Dave,

My first moose was a big Alaskan bull, taken very early in September when the rut had just started. My guide and I had just returned from the morning hunt, and he decided to take a midday nap. I decided to catch a silver salmon for dinner, as the run was on in the small river we were camped alongside. It didn't take much time, and after whacking the salmon on the head with a rock, I had just arrived in camp when I heard a loud splashing coming from upstream. So did my guide, who had just awakened and poked his head out of his tent.

Within seconds a large antler appeared around the river-side brush, followed by a big moose and another big antler. I dropped my salmon and fly rod and grabbed my .338 Winchester, which was lying on my daypack near the guide's jet-boat, then sat down and ran a round into the chamber.

The guide said, "He only has two brow tines." Three were required for an Alaskan bull moose to be legal--or an outside spread of at least 50 inches.

I said, "To hell with the brown tines. Is he fifty?"

The guide's eyes widened. "Oh, hell yes!" He paused for a second, then said, "But DON'T shoot him in the water!"

In the meantime the bull heard us, leaving the river and climbing the steep bank alongside the gravel shoreline. He paused near the top, angling toward me, next to the thick alders and willows paralleling the bank. I put a 230-grain Fail Safe just inside his left shoulder, whereupon he reared up on his hind legs like a bucking horse, then fell over backward down the bank to the gravel shore. I ran another round into the chamber, just as he stumbled into the shallow edge of the river--and the guide repeated, "DON'T shot him in the water!"

So I didn't--and watched the bull start across the river, which soon reached above his knees. He then stopped and subsided into the current, with only the tip of one antler poking above the surface.

After some discussion, I took the bowline of the guide's boat and walked up the edge of the river in my hip-boots, while the guide started the motor and slowly guided the boat upstream. My hip-boots were just tall enough for me to put a loop around the antler a foot or so below the surface of the river, and after it was tightened the guide towed the bull 100 yards downstream to a shallower riffle, where it caught firmly. Together we managed to drag the bull toward the shore on the opposite side of the river from the camp, where a meat-rack was already set up.

We started taking the bull apart from the top down, and after each chunk of meat was removed, we pulled he bull a little more toward shore. Within an hour the camp's meat-packer, an 18-year-old just out of high school, showed up with a hind-quarter from the caribou I'd taken the day before, and he started helping. But it took about five hours, as I recall, to get all the moose-meat onto the rack--while standing in a cloud of mosquitoes.

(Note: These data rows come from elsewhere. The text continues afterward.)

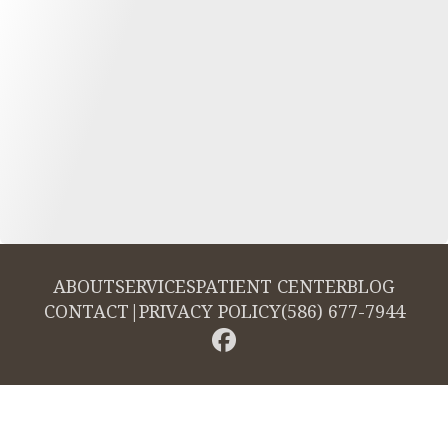
ABOUT
SERVICES
PATIENT CENTER
BLOG
CONTACT
|
PRIVACY POLICY
(586) 677-7944
© 2026 Cambridge Dentistry. All rights reserved.
Invisalign and the Invisalign logo, among others, are trademarks of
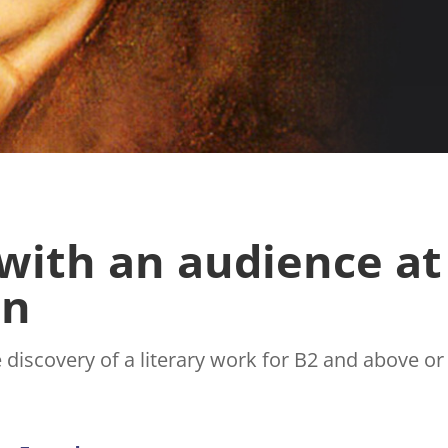
 with an audience at
on
e discovery of a literary work for B2 and above o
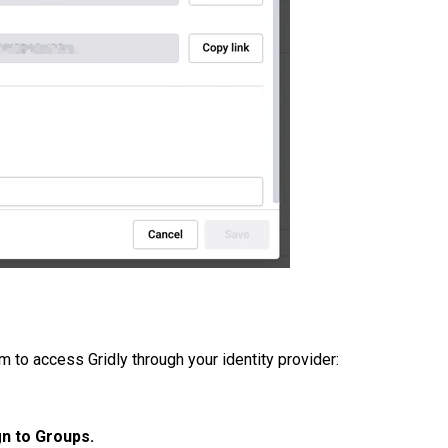
m to access Gridly through your identity provider:
n to Groups.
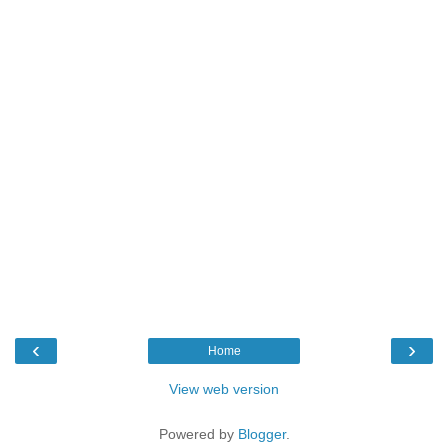
‹
›
Home
View web version
Powered by
Blogger
.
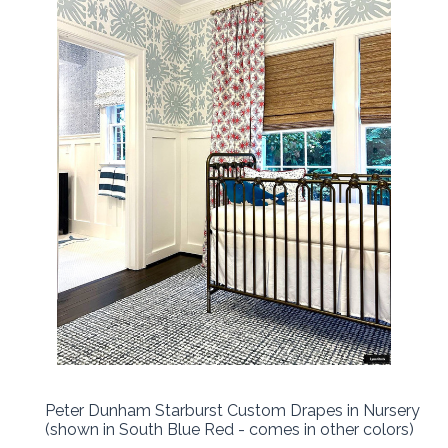
Peter Dunham Starburst Custom Drapes in Nursery
(shown in South Blue Red - comes in other colors)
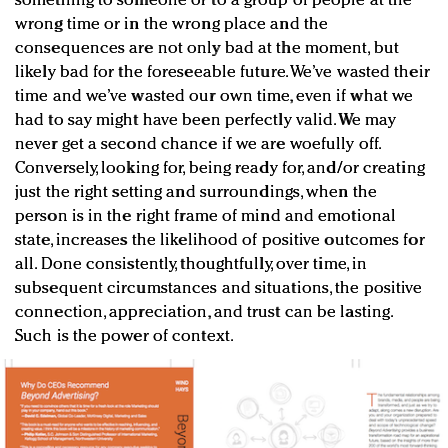
something to someone or to a group of people at the
wrong time or in the wrong place and the
consequences are not only bad at the moment, but
likely bad for the foreseeable future. We’ve wasted their
time and we’ve wasted our own time, even if what we
had to say might have been perfectly valid. We may
never get a second chance if we are woefully off.
Conversely, looking for, being ready for, and/or creating
just the right setting and surroundings, when the
person is in the right frame of mind and emotional
state, increases the likelihood of positive outcomes for
all. Done consistently, thoughtfully, over time, in
subsequent circumstances and situations, the positive
connection, appreciation, and trust can be lasting.
Such is the power of context.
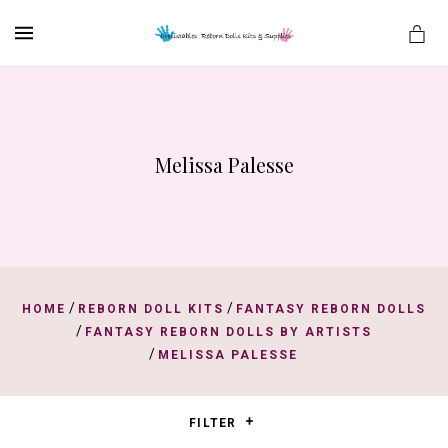
MENU
Melissa Palesse
es
/
/
HOME
REBORN DOLL KITS
FANTASY REBORN DOLLS
/
FANTASY REBORN DOLLS BY ARTISTS
/
MELISSA PALESSE
FILTER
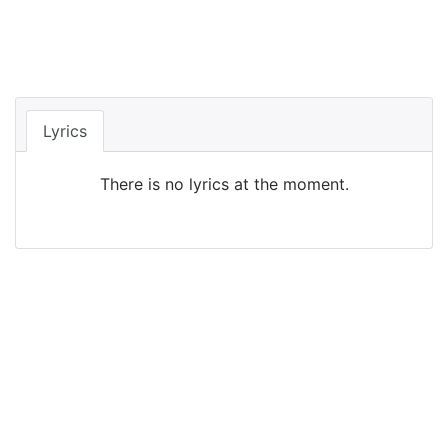
Lyrics
There is no lyrics at the moment.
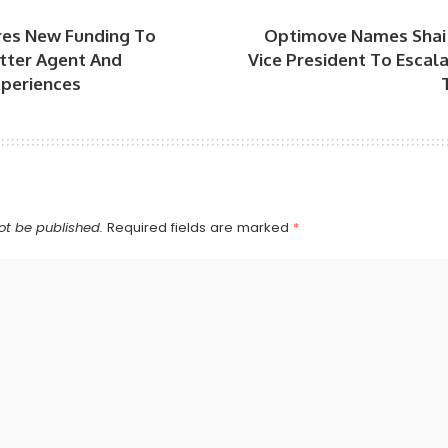
res New Funding To
Optimove Names Shai 
ter Agent And
Vice President To Escal
periences
ot be published.
Required fields are marked
*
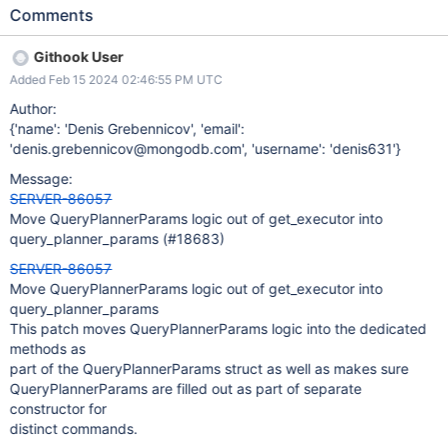
move the QueryPlannerParams logic into the existing dedicated
Comments
file
Githook User
Added Feb 15 2024 02:46:55 PM UTC
Author:
{'name': 'Denis Grebennicov', 'email':
'denis.grebennicov@mongodb.com', 'username': 'denis631'}
Message:
SERVER-86057
Move QueryPlannerParams logic out of get_executor into
query_planner_params (#18683)
SERVER-86057
Move QueryPlannerParams logic out of get_executor into
query_planner_params
This patch moves QueryPlannerParams logic into the dedicated
methods as
part of the QueryPlannerParams struct as well as makes sure
QueryPlannerParams are filled out as part of separate
constructor for
distinct commands.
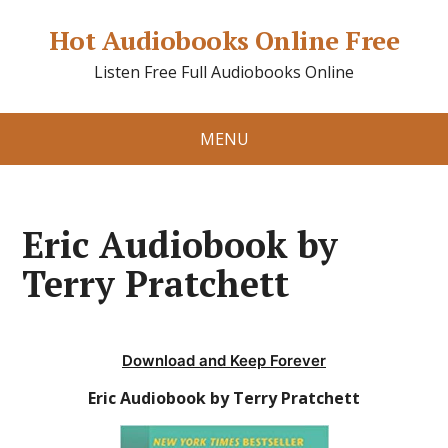
Hot Audiobooks Online Free
Listen Free Full Audiobooks Online
MENU
Eric Audiobook by
Terry Pratchett
Download and Keep Forever
Eric Audiobook by Terry Pratchett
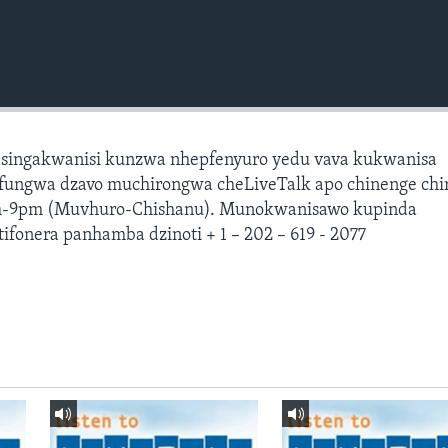
asingakwanisi kunzwa nhepfenyuro yedu vava kukwanisa
ungwa dzavo muchirongwa cheLiveTalk apo chinenge chir
-9pm (Muvhuro-Chishanu). Munokwanisawo kupinda
ifonera panhamba dzinoti + 1 – 202 – 619 - 2077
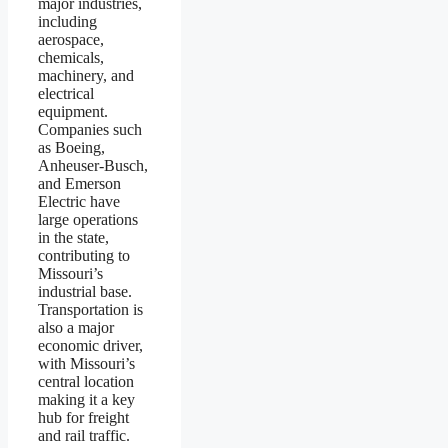
major industries,
including
aerospace,
chemicals,
machinery, and
electrical
equipment.
Companies such
as Boeing,
Anheuser-Busch,
and Emerson
Electric have
large operations
in the state,
contributing to
Missouri’s
industrial base.
Transportation is
also a major
economic driver,
with Missouri’s
central location
making it a key
hub for freight
and rail traffic.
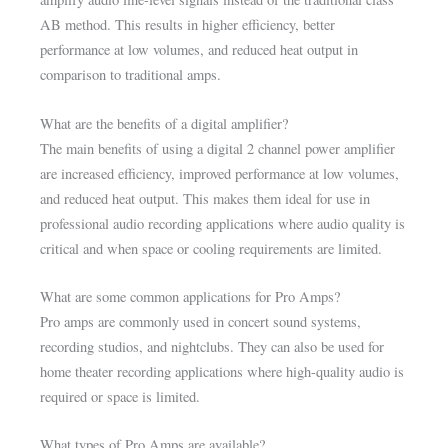
AB method. This results in higher efficiency, better
performance at low volumes, and reduced heat output in
comparison to traditional amps.
What are the benefits of a digital amplifier?
The main benefits of using a digital 2 channel power amplifier
are increased efficiency, improved performance at low volumes,
and reduced heat output. This makes them ideal for use in
professional audio recording applications where audio quality is
critical and when space or cooling requirements are limited.
What are some common applications for Pro Amps?
Pro amps are commonly used in concert sound systems,
recording studios, and nightclubs. They can also be used for
home theater recording applications where high-quality audio is
required or space is limited.
What types of Pro Amps are available?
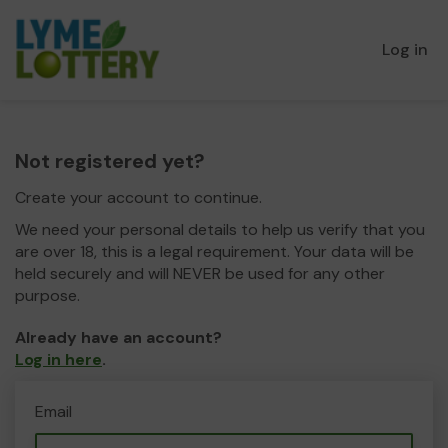
Log in
Not registered yet?
Create your account to continue.
We need your personal details to help us verify that you
are over 18, this is a legal requirement. Your data will be
held securely and will NEVER be used for any other
purpose.
Already have an account?
Log in here
.
Email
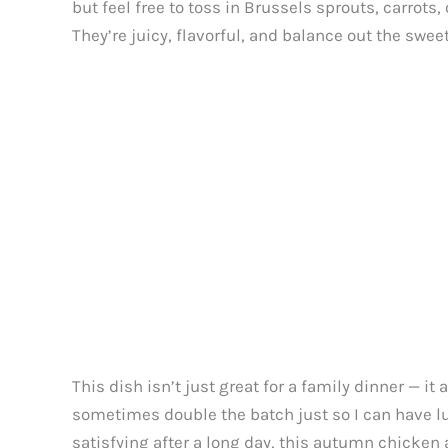
but feel free to toss in Brussels sprouts, carrots,
They’re juicy, flavorful, and balance out the swee
This dish isn’t just great for a family dinner — it
sometimes double the batch just so I can have lu
satisfying after a long day, this autumn chicken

During the butchering we found the Fail Safe, perfectly expanded, lying against the front of the bull's pelvis on the opposite side from where it had entered the chest.

Have had to extract one other defunct moose from water, but it was a young cow Eileen got about three miles from our house, on the edge of one of the waterfowl nesting ponds at the upper end of Canyon Ferry Lake. You can't use a rifle in the Wildlife Management Area surrounding that part of the reservoir, so she was using my Remington 870 12-gauge with a rifled-slug barrel.

We'd found where moose were moving across one of the dikes to the pond, but hadn't found the right moose yet. That morning we did, standing on top of the dike about 50 yards away, and Eileen shot it. The moose, of course, ran into the brush alongside the dike, and died about 75 yards in there, where the water was about shin-deep on us. We took it apart, and after semi-floating the quarters to the dike, used a game cart to trundle them several hundred yards to the locked gate where we'd parked the pickup.

Luckily, our three other moose, all bulls, have died on dry land.


“Montana seems to me to be what a small boy would think Texas is like from hearing Texans.”